Rates vary by location, making it difficult to predict how much they will rise. Analysts predict that the average increase will be in the high single-digit to low double-digit percentage range.
That may not seem like much, but analysts believe it is only the beginning. Some predict that such increases will occur each year for the next few years.
"With the American consumer already stressed by compounding inflation, a hike in their auto and home insurance policies will be most unwelcome," said Joshua Shanker, a Bank of America analyst.
Consumer inflation rose 8.6 percent in the year to May, the fastest rate since December 1981.
Inflation and weather events are raising homeowners' insurance rates.
A number of factors are combining to raise homeowners' insurance rates, including an increase in extreme weather events over the last five years and inflation. According to the National Centers for Environmental Information, the United States experienced 20 weather/climate disaster events in 2021, each with losses exceeding $1 billion. This compares to the inflation-adjusted annual average of 7.7 events from 1980 to 2021 and the annual average of 17.8 events from 2017 to 2021. All of these are losses that must be compensated for.
Insurers typically pass on some of these risks to reinsurers, but as catastrophic events become more common, reinsurers are "saying enough is enough and raising rates," according to Matthew Carletti, analyst at JMP Securities, a Citizens Company.
"As a result, insurers must pay more for that protection, which they pass on to consumers," Carletti explained.
Inflation, which has reached a 40-year high, is also a factor in higher renewal rates.
Not only did the housing market boom during the pandemic, but there were shortages of everything from lumber to oil (used for things like asphalt and roofing products) and even workers to build, repair, or remodel homes.

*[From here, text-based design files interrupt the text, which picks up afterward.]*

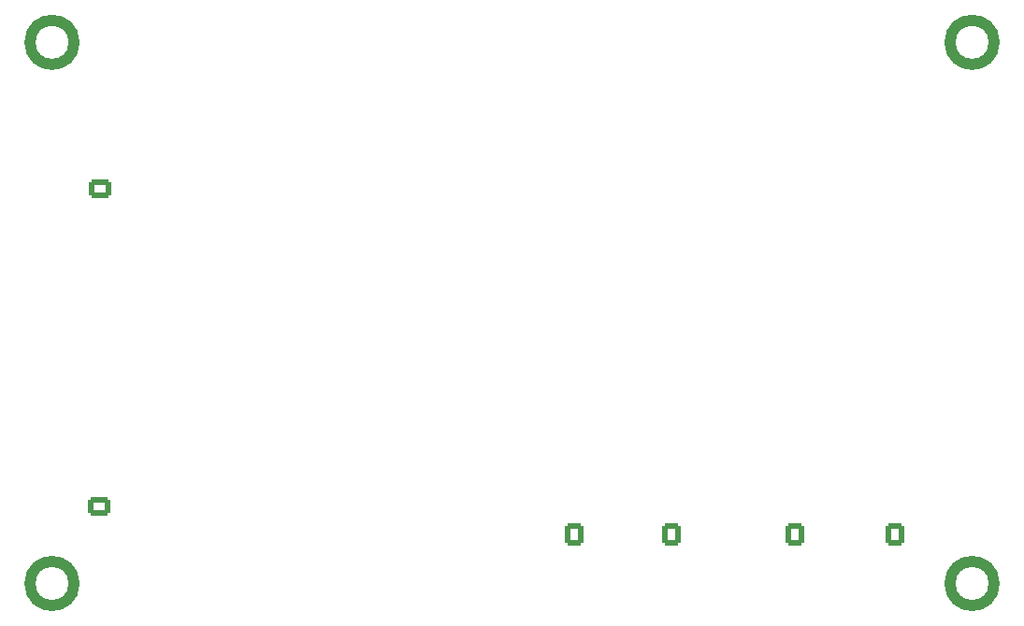
<source format=gbr>
G04 #@! TF.GenerationSoftware,KiCad,Pcbnew,8.0.3-8.0.3-0~ubuntu22.04.1*
G04 #@! TF.CreationDate,2024-07-11T21:40:33+07:00*
G04 #@! TF.ProjectId,kh-gift-hw,6b682d67-6966-4742-9d68-772e6b696361,rev?*
G04 #@! TF.SameCoordinates,Original*
G04 #@! TF.FileFunction,Legend,Bot*
G04 #@! TF.FilePolarity,Positive*
%FSLAX46Y46*%
G04 Gerber Fmt 4.6, Leading zero omitted, Abs format (unit mm)*
G04 Created by KiCad (PCBNEW 8.0.3-8.0.3-0~ubuntu22.04.1) date 2024-07-11 21:40:33*
%MOMM*%
%LPD*%
G01*
G04 APERTURE LIST*
G04 Aperture macros list*
%AMRoundRect*
0 Rectangle with rounded corners*
0 $1 Rounding radius*
0 $2 $3 $4 $5 $6 $7 $8 $9 X,Y pos of 4 corners*
0 Add a 4 corners polygon primitive as box body*
4,1,4,$2,$3,$4,$5,$6,$7,$8,$9,$2,$3,0*
0 Add four circle primitives for the rounded corners*
1,1,$1+$1,$2,$3*
1,1,$1+$1,$4,$5*
1,1,$1+$1,$6,$7*
1,1,$1+$1,$8,$9*
0 Add four rect primitives between the rounded corners*
20,1,$1+$1,$2,$3,$4,$5,0*
20,1,$1+$1,$4,$5,$6,$7,0*
20,1,$1+$1,$6,$7,$8,$9,0*
20,1,$1+$1,$8,$9,$2,$3,0*%
G04 Aperture macros list end*
%ADD10C,1.000000*%
%ADD11RoundRect,0.250000X0.600000X0.750000X-0.600000X0.750000X-0.600000X-0.750000X0.600000X-0.750000X0*%
%ADD12O,1.700000X2.000000*%
%ADD13C,1.000000*%
%ADD14C,1.300000*%
%ADD15R,1.700000X1.700000*%
%ADD16C,1.524000*%
%ADD17O,1.700000X1.700000*%
%ADD18RoundRect,0.250000X0.750000X-0.600000X0.750000X0.600000X-0.750000X0.600000X-0.750000X-0.600000X0*%
%ADD19O,2.000000X1.700000*%
%ADD20C,0.800000*%
%ADD21C,3.000000*%
%ADD22R,1.500000X1.500000*%
%ADD23C,1.500000*%
%ADD24RoundRect,0.250000X0.600000X0.725000X-0.600000X0.725000X-0.600000X-0.725000X0.600000X-0.725000X0*%
%ADD25O,1.700000X1.950000*%
%ADD26RoundRect,0.250000X0.725000X-0.600000X0.725000X0.600000X-0.725000X0.600000X-0.725000X-0.600000X0*%
%ADD27O,1.950000X1.700000*%
G04 APERTURE END LIST*
D10*
X37487000Y-95497500D02*
G75*
G02*
X33487000Y-95497500I-2000000J0D01*
G01*
X33487000Y-95497500D02*
G75*
G02*
X37487000Y-95497500I2000000J0D01*
G01*
X37487000Y-144537500D02*
G75*
G02*
X33487000Y-144537500I-2000000J0D01*
G01*
X33487000Y-144537500D02*
G75*
G02*
X37487000Y-144537500I2000000J0D01*
G01*
X120787000Y-95497500D02*
G75*
G02*
X116787000Y-95497500I-2000000J0D01*
G01*
X116787000Y-95497500D02*
G75*
G02*
X120787000Y-95497500I2000000J0D01*
G01*
X120787000Y-144537500D02*
G75*
G02*
X116787000Y-144537500I-2000000J0D01*
G01*
X116787000Y-144537500D02*
G75*
G02*
X120787000Y-144537500I2000000J0D01*
G01*
%LPC*%
D11*
X111767000Y-140125000D03*
D12*
X109267000Y-140125000D03*
D13*
X50797000Y-116987500D03*
D14*
X50797000Y-109487500D03*
D15*
X119787000Y-136527500D03*
D16*
X119787000Y-133987500D03*
X119787000Y-131447500D03*
X119787000Y-128907500D03*
X119787000Y-126367500D03*
X119787000Y-123827500D03*
X119787000Y-121287500D03*
X119787000Y-118747500D03*
X119787000Y-116207500D03*
X119787000Y-113667500D03*
X119787000Y-111127500D03*
X119787000Y-108587500D03*
X119787000Y-106047500D03*
X119787000Y-103507500D03*
D15*
X35467000Y-123797500D03*
D17*
X35467000Y-121257500D03*
X35467000Y-118717500D03*
X35467000Y-116177500D03*
D18*
X39869500Y-108787500D03*
D19*
X39869500Y-106287500D03*
D11*
X91592000Y-140087500D03*
D12*
X89092000Y-140087500D03*
D20*
X75992000Y-105007500D03*
X75992000Y-106007500D03*
X75992000Y-107007500D03*
X75992000Y-108007500D03*
X75992000Y-109007500D03*
X76992000Y-105007500D03*
X76992000Y-106007500D03*
X76992000Y-107007500D03*
X76992000Y-108007500D03*
X76992000Y-109007500D03*
X77992000Y-105007500D03*
X77992000Y-106007500D03*
X77992000Y-107007500D03*
X77992000Y-108007500D03*
X77992000Y-109007500D03*
X78992000Y-105007500D03*
X78992000Y-106007500D03*
X78992000Y-107007500D03*
X78992000Y-108007500D03*
X78992000Y-109007500D03*
X79992000Y-105007500D03*
X79992000Y-106007500D03*
X79992000Y-107007500D03*
X79992000Y-108007500D03*
X79992000Y-109007500D03*
D21*
X105385000Y-119048800D03*
D22*
X109195000Y-93748800D03*
D23*
X106655000Y-93748800D03*
X104115000Y-93748800D03*
X101575000Y-93748800D03*
D24*
X102737000Y-140115000D03*
D25*
X100237000Y-140115000D03*
X97737000Y-140115000D03*
D26*
X39779500Y-137517500D03*
D27*
X39779500Y-135017500D03*
X39779500Y-132517500D03*
X39779500Y-130017500D03*
D11*
X82767000Y-140087500D03*
D12*
X80267000Y-140087500D03*
%LPD*%
M02*

</source>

All of this increased the cost of rebuilding a house in the event of a disaster, which is a major factor in pricing homeowners' insurance.

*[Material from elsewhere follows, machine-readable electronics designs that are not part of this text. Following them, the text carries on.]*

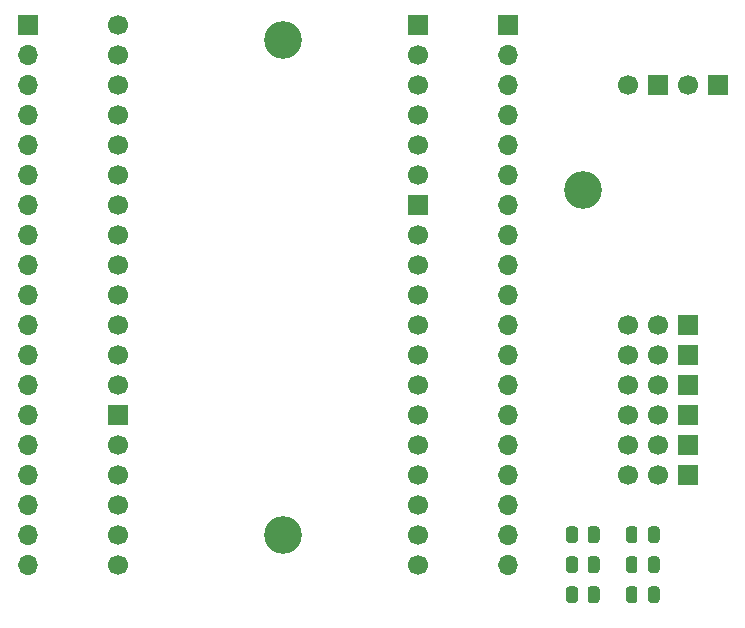
<source format=gbr>
%TF.GenerationSoftware,KiCad,Pcbnew,5.1.10-88a1d61d58~90~ubuntu20.04.1*%
%TF.CreationDate,2021-09-14T21:11:22+00:00*%
%TF.ProjectId,WifiServoBridge,57696669-5365-4727-966f-427269646765,rev?*%
%TF.SameCoordinates,Original*%
%TF.FileFunction,Soldermask,Top*%
%TF.FilePolarity,Negative*%
%FSLAX46Y46*%
G04 Gerber Fmt 4.6, Leading zero omitted, Abs format (unit mm)*
G04 Created by KiCad (PCBNEW 5.1.10-88a1d61d58~90~ubuntu20.04.1) date 2021-09-14 21:11:22*
%MOMM*%
%LPD*%
G01*
G04 APERTURE LIST*
%ADD10C,3.200000*%
%ADD11O,1.700000X1.700000*%
%ADD12R,1.700000X1.700000*%
%ADD13C,1.700000*%
G04 APERTURE END LIST*
D10*
%TO.C,REF\u002A\u002A*%
X398780000Y115570000D03*
%TD*%
%TO.C,REF\u002A\u002A*%
X373380000Y86360000D03*
%TD*%
%TO.C,REF\u002A\u002A*%
X373380000Y128270000D03*
%TD*%
D11*
%TO.C,J4*%
X392430000Y83820000D03*
X392430000Y86360000D03*
X392430000Y88900000D03*
X392430000Y91440000D03*
X392430000Y93980000D03*
X392430000Y96520000D03*
X392430000Y99060000D03*
X392430000Y101600000D03*
X392430000Y104140000D03*
X392430000Y106680000D03*
X392430000Y109220000D03*
X392430000Y111760000D03*
X392430000Y114300000D03*
X392430000Y116840000D03*
X392430000Y119380000D03*
X392430000Y121920000D03*
X392430000Y124460000D03*
X392430000Y127000000D03*
D12*
X392430000Y129540000D03*
%TD*%
D11*
%TO.C,J3*%
X351790000Y83820000D03*
X351790000Y86360000D03*
X351790000Y88900000D03*
X351790000Y91440000D03*
X351790000Y93980000D03*
X351790000Y96520000D03*
X351790000Y99060000D03*
X351790000Y101600000D03*
X351790000Y104140000D03*
X351790000Y106680000D03*
X351790000Y109220000D03*
X351790000Y111760000D03*
X351790000Y114300000D03*
X351790000Y116840000D03*
X351790000Y119380000D03*
X351790000Y121920000D03*
X351790000Y124460000D03*
X351790000Y127000000D03*
D12*
X351790000Y129540000D03*
%TD*%
%TO.C,J1*%
X410210000Y124460000D03*
D13*
X407670000Y124460000D03*
%TD*%
%TO.C,J2*%
X402590000Y124460000D03*
D12*
X405130000Y124460000D03*
%TD*%
D13*
%TO.C,J5*%
X402590000Y104140000D03*
X405130000Y104140000D03*
D12*
X407670000Y104140000D03*
%TD*%
%TO.C,J6*%
X407670000Y101600000D03*
D13*
X405130000Y101600000D03*
X402590000Y101600000D03*
%TD*%
%TO.C,J7*%
X402590000Y99060000D03*
X405130000Y99060000D03*
D12*
X407670000Y99060000D03*
%TD*%
%TO.C,J8*%
X407670000Y96520000D03*
D13*
X405130000Y96520000D03*
X402590000Y96520000D03*
%TD*%
%TO.C,J9*%
X402590000Y93980000D03*
X405130000Y93980000D03*
D12*
X407670000Y93980000D03*
%TD*%
%TO.C,J10*%
X407670000Y91440000D03*
D13*
X405130000Y91440000D03*
X402590000Y91440000D03*
%TD*%
%TO.C,U1*%
X359410000Y129540000D03*
X359410000Y127000000D03*
X359410000Y124460000D03*
X359410000Y121920000D03*
X359410000Y119380000D03*
X359410000Y116840000D03*
X359410000Y114300000D03*
X359410000Y111760000D03*
X359410000Y109220000D03*
X359410000Y106680000D03*
X359410000Y104140000D03*
X359410000Y101600000D03*
X359410000Y99060000D03*
D12*
X359410000Y96520000D03*
D13*
X359410000Y93980000D03*
X359410000Y91440000D03*
X359410000Y88900000D03*
X359410000Y86360000D03*
X359410000Y83820000D03*
D12*
X384810000Y129540000D03*
D13*
X384810000Y127000000D03*
X384810000Y124460000D03*
X384810000Y121920000D03*
X384810000Y119380000D03*
X384810000Y116840000D03*
D12*
X384810000Y114300000D03*
D13*
X384810000Y111760000D03*
X384810000Y109220000D03*
X384810000Y106680000D03*
X384810000Y104140000D03*
X384810000Y101600000D03*
X384810000Y99060000D03*
X384810000Y96520000D03*
X384810000Y93980000D03*
X384810000Y91440000D03*
X384810000Y88900000D03*
X384810000Y86360000D03*
X384810000Y83820000D03*
%TD*%
%TO.C,D2*%
G36*
G01*
X405285000Y84276250D02*
X405285000Y83363750D01*
G75*
G02*
X405041250Y83120000I-243750J0D01*
G01*
X404553750Y83120000D01*
G75*
G02*
X404310000Y83363750I0J243750D01*
G01*
X404310000Y84276250D01*
G75*
G02*
X404553750Y84520000I243750J0D01*
G01*
X405041250Y84520000D01*
G75*
G02*
X405285000Y84276250I0J-243750D01*
G01*
G37*
G36*
G01*
X403410000Y84276250D02*
X403410000Y83363750D01*
G75*
G02*
X403166250Y83120000I-243750J0D01*
G01*
X402678750Y83120000D01*
G75*
G02*
X402435000Y83363750I0J243750D01*
G01*
X402435000Y84276250D01*
G75*
G02*
X402678750Y84520000I243750J0D01*
G01*
X403166250Y84520000D01*
G75*
G02*
X403410000Y84276250I0J-243750D01*
G01*
G37*
%TD*%
%TO.C,D3*%
G36*
G01*
X403410000Y81736250D02*
X403410000Y80823750D01*
G75*
G02*
X403166250Y80580000I-243750J0D01*
G01*
X402678750Y80580000D01*
G75*
G02*
X402435000Y80823750I0J243750D01*
G01*
X402435000Y81736250D01*
G75*
G02*
X402678750Y81980000I243750J0D01*
G01*
X403166250Y81980000D01*
G75*
G02*
X403410000Y81736250I0J-243750D01*
G01*
G37*
G36*
G01*
X405285000Y81736250D02*
X405285000Y80823750D01*
G75*
G02*
X405041250Y80580000I-243750J0D01*
G01*
X404553750Y80580000D01*
G75*
G02*
X404310000Y80823750I0J243750D01*
G01*
X404310000Y81736250D01*
G75*
G02*
X404553750Y81980000I243750J0D01*
G01*
X405041250Y81980000D01*
G75*
G02*
X405285000Y81736250I0J-243750D01*
G01*
G37*
%TD*%
%TO.C,R2*%
G36*
G01*
X400205000Y84270002D02*
X400205000Y83369998D01*
G75*
G02*
X399955002Y83120000I-249998J0D01*
G01*
X399429998Y83120000D01*
G75*
G02*
X399180000Y83369998I0J249998D01*
G01*
X399180000Y84270002D01*
G75*
G02*
X399429998Y84520000I249998J0D01*
G01*
X399955002Y84520000D01*
G75*
G02*
X400205000Y84270002I0J-249998D01*
G01*
G37*
G36*
G01*
X398380000Y84270002D02*
X398380000Y83369998D01*
G75*
G02*
X398130002Y83120000I-249998J0D01*
G01*
X397604998Y83120000D01*
G75*
G02*
X397355000Y83369998I0J249998D01*
G01*
X397355000Y84270002D01*
G75*
G02*
X397604998Y84520000I249998J0D01*
G01*
X398130002Y84520000D01*
G75*
G02*
X398380000Y84270002I0J-249998D01*
G01*
G37*
%TD*%
%TO.C,R3*%
G36*
G01*
X398380000Y81730002D02*
X398380000Y80829998D01*
G75*
G02*
X398130002Y80580000I-249998J0D01*
G01*
X397604998Y80580000D01*
G75*
G02*
X397355000Y80829998I0J249998D01*
G01*
X397355000Y81730002D01*
G75*
G02*
X397604998Y81980000I249998J0D01*
G01*
X398130002Y81980000D01*
G75*
G02*
X398380000Y81730002I0J-249998D01*
G01*
G37*
G36*
G01*
X400205000Y81730002D02*
X400205000Y80829998D01*
G75*
G02*
X399955002Y80580000I-249998J0D01*
G01*
X399429998Y80580000D01*
G75*
G02*
X399180000Y80829998I0J249998D01*
G01*
X399180000Y81730002D01*
G75*
G02*
X399429998Y81980000I249998J0D01*
G01*
X399955002Y81980000D01*
G75*
G02*
X400205000Y81730002I0J-249998D01*
G01*
G37*
%TD*%
%TO.C,D1*%
G36*
G01*
X405285000Y86816250D02*
X405285000Y85903750D01*
G75*
G02*
X405041250Y85660000I-243750J0D01*
G01*
X404553750Y85660000D01*
G75*
G02*
X404310000Y85903750I0J243750D01*
G01*
X404310000Y86816250D01*
G75*
G02*
X404553750Y87060000I243750J0D01*
G01*
X405041250Y87060000D01*
G75*
G02*
X405285000Y86816250I0J-243750D01*
G01*
G37*
G36*
G01*
X403410000Y86816250D02*
X403410000Y85903750D01*
G75*
G02*
X403166250Y85660000I-243750J0D01*
G01*
X402678750Y85660000D01*
G75*
G02*
X402435000Y85903750I0J243750D01*
G01*
X402435000Y86816250D01*
G75*
G02*
X402678750Y87060000I243750J0D01*
G01*
X403166250Y87060000D01*
G75*
G02*
X403410000Y86816250I0J-243750D01*
G01*
G37*
%TD*%
%TO.C,R1*%
G36*
G01*
X400205000Y86810001D02*
X400205000Y85909999D01*
G75*
G02*
X399955001Y85660000I-249999J0D01*
G01*
X399429999Y85660000D01*
G75*
G02*
X399180000Y85909999I0J249999D01*
G01*
X399180000Y86810001D01*
G75*
G02*
X399429999Y87060000I249999J0D01*
G01*
X399955001Y87060000D01*
G75*
G02*
X400205000Y86810001I0J-249999D01*
G01*
G37*
G36*
G01*
X398380000Y86810001D02*
X398380000Y85909999D01*
G75*
G02*
X398130001Y85660000I-249999J0D01*
G01*
X397604999Y85660000D01*
G75*
G02*
X397355000Y85909999I0J249999D01*
G01*
X397355000Y86810001D01*
G75*
G02*
X397604999Y87060000I249999J0D01*
G01*
X398130001Y87060000D01*
G75*
G02*
X398380000Y86810001I0J-249999D01*
G01*
G37*
%TD*%
M02*

</source>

"The cost of home repair and construction materials is unlikely to change simply because the interest rate on a new mortgage rises to 6%," Shanker said. "And it appears that the underwriting margins, or lack thereof, for homeowners' insurance are at an all-time low, if not longer."
Higher costs are also increasing auto insurance rates.
Not only did the price of used cars skyrocket during the pandemic due to a lack of new cars for sale and a strong preference for road trips while flying was restricted, but labor and parts prices also skyrocketed due to shortages.
Combine that with an increase in accidents as vehicle miles driven returned to pre-pandemic levels in the spring, and you have a recipe for disaster.
"Suddenly, you have people driving more expensive cars, and they're driving like maniacs, and there are more accidents," Shanker explained. "It is obvious that this has harmed (underwriting) margins in the personal auto market."
Can I get a discount if I combine my home and auto insurance?
Analysts predict that price increases will also affect bundlers.
Typically, insurance companies can raise the price of one at the expense of the other in order to retain bundlers, who are more profitable over time due to their higher likelihood of remaining with the insurer.
"Bundlers are likely to discover that the prices of their auto and home policies are rising in lockstep, and the insurer has little ability to offset the increase by limiting the price of another part of the policy package," Shanker said.
He anticipates that bundlers' renewal rates will rise by 10% this year. He predicted that "potential sticker shock for a lot of customers, for a lot of the best bundling customers, will drive them to shop for a better deal." "These high-value, multi-policy bundlers are rare shoppers."